What you will do:
The response should be an exact copy of the records, with the pictures removed.

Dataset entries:
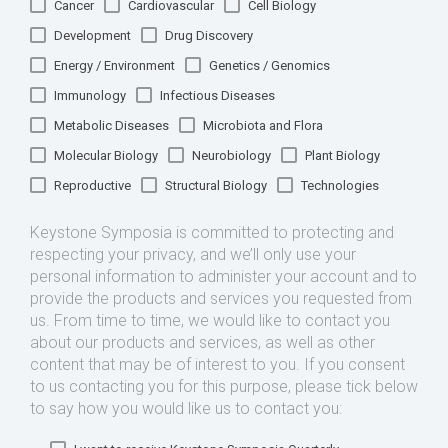
Cancer
Cardiovascular
Cell Biology
Development
Drug Discovery
Energy / Environment
Genetics / Genomics
Immunology
Infectious Diseases
Metabolic Diseases
Microbiota and Flora
Molecular Biology
Neurobiology
Plant Biology
Reproductive
Structural Biology
Technologies
Keystone Symposia is committed to protecting and
respecting your privacy, and we’ll only use your
personal information to administer your account and to
provide the products and services you requested from
us. From time to time, we would like to contact you
about our products and services, as well as other
content that may be of interest to you. If you consent
to us contacting you for this purpose, please tick below
to say how you would like us to contact you:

Result of the task:
Cancer
Cardiovascular
Cell Biology
Development
Drug Discovery
Energy / Environment
Genetics / Genomics
Immunology
Infectious Diseases
Metabolic Diseases
Microbiota and Flora
Molecular Biology
Neurobiology
Plant Biology
Reproductive
Structural Biology
Technologies
Keystone Symposia is committed to protecting and
respecting your privacy, and we’ll only use your
personal information to administer your account and to
provide the products and services you requested from
us. From time to time, we would like to contact you
about our products and services, as well as other
content that may be of interest to you. If you consent
to us contacting you for this purpose, please tick below
to say how you would like us to contact you:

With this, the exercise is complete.